Later, in Germany, another man came to see Corrie. He had heard about the work at the de Haan house in Bloemendaal. He was a member of the German Lutheran Church, and he told Corrie that the new German government wanted the church to open a similar home for Germans who had been devastated by the war and were still struggling to adapt to normal life. He asked Corrie if she would help to set it up. Corrie thought it was a good idea, until she heard where it was going to be located—in a former concentration camp called Darmstadt. She didn’t think she had the strength to go inside another concentration camp, even though it had been closed for two years, much less turn it into a place of recovery. However, Betsie’s words rang in her mind: “We must tell them there is no pit so deep that God’s love is not deeper.” Despite her feelings, Corrie knew what she had to do, and she set about turning Darmstadt into a place of hope and healing.
The years sped by for Corrie. In 1953, Nollie died, leaving Corrie feeling very alone. Corrie was the last of Casper ten Boom’s children still alive. But she did not give up her work. More opportunities came for her to speak and share her simple message. All in all, she visited over sixty countries, including Cuba, Taiwan, Israel, and New Zealand. In 1956, she went on one of her speaking trips with Dr. Bob Pierce, founder of World Vision. They had just finished a series of meetings in Taiwan when he made a ridiculous suggestion. “Why don’t you meet with Queen Wilhelmina of the Netherlands?”
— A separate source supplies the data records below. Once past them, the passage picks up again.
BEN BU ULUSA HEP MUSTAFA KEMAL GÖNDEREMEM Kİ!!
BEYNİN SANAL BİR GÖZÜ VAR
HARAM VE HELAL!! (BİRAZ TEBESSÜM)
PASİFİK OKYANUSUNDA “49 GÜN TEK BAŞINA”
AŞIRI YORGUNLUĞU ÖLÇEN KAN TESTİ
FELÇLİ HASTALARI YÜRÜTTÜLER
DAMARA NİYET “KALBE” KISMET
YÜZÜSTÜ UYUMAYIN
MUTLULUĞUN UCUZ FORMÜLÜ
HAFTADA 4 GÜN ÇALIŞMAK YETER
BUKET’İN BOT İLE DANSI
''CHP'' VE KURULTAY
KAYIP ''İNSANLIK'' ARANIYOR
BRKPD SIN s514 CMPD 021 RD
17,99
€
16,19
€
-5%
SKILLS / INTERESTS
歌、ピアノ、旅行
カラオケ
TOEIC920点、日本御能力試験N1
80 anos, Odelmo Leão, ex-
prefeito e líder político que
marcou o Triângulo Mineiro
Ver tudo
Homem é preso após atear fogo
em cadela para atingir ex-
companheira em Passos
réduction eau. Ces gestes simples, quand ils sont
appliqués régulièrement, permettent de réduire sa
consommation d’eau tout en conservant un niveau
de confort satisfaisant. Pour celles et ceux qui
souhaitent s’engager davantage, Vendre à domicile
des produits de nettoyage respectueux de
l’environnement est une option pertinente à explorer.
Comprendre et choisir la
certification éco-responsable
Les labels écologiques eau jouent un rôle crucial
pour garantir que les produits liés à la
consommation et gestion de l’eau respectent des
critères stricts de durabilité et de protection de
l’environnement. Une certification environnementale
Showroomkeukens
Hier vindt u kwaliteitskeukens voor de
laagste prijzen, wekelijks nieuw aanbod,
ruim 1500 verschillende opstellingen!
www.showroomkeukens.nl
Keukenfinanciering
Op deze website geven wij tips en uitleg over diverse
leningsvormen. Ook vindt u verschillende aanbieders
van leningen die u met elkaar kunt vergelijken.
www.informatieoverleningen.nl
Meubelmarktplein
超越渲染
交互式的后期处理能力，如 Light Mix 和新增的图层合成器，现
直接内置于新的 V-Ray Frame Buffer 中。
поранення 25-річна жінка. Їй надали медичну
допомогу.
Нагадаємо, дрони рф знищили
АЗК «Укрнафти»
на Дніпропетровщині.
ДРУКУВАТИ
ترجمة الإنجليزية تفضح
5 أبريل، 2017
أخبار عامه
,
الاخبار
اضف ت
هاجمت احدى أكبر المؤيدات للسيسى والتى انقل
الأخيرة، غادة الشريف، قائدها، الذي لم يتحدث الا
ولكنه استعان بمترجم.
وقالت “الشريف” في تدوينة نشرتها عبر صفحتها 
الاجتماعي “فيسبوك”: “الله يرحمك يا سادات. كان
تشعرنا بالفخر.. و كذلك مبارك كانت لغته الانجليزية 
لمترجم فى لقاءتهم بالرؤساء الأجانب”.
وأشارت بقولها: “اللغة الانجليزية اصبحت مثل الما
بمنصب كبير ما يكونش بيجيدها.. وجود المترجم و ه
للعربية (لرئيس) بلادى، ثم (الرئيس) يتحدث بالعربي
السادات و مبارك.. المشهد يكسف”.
Corrie laughed. She decided that since Bob Pierce was an American, he didn’t understand that a Dutch commoner did not make an appointment to see the Queen.
“It’s not that easy,” she told him.
“Well,” replied Bob Pierce, “pray about it and see what happens.”
Corrie agreed to do that, but she knew she had done nothing extraordinary in Holland. Many thousands of Dutch people had been as brave as she had been, and some had suffered far more than she had suffered. Still, she would pray about it.
When Corrie got back to the Netherlands, she sent a letter to Wilhelmina, who now called herself Princess Wilhelmina because she had stepped aside from the throne so that her daughter Juliana could become queen. Three days later, the royal car was outside Corrie’s house waiting to pick Corrie up. Corrie sat in shock all the way to “’t Loo,” where the royal palace was located. Corrie and Princess Wilhelmina became good friends, and the princess invited Corrie back for many evening chats. Corrie told her all about her life and how God had given her a message of forgiveness to take to the world. She also told Princess Wilhelmina about her father and how he had prayed for her every morning of his life—how he would have loved to know that his youngest daughter actually sat in the palace and talked with Wilhelmina about God’s love!
As Corrie got older, she found it more difficult to travel alone, so she was joined by an assistant, Conny van Hoogstraten. Together they continued traveling the world, where Corrie would share her message with anyone who would listen.
On one of her trips to the United States, Corrie met a talented writing duo, John and Elizabeth Sherrill, who listened to her story and read her book A Prisoner and Yet…. The Sherrills asked Corrie if they could work with her on a book that would tell the whole story of the ten Boom family during the German occupation of Holland. Corrie agreed, and in 1971, The Hiding Place was published.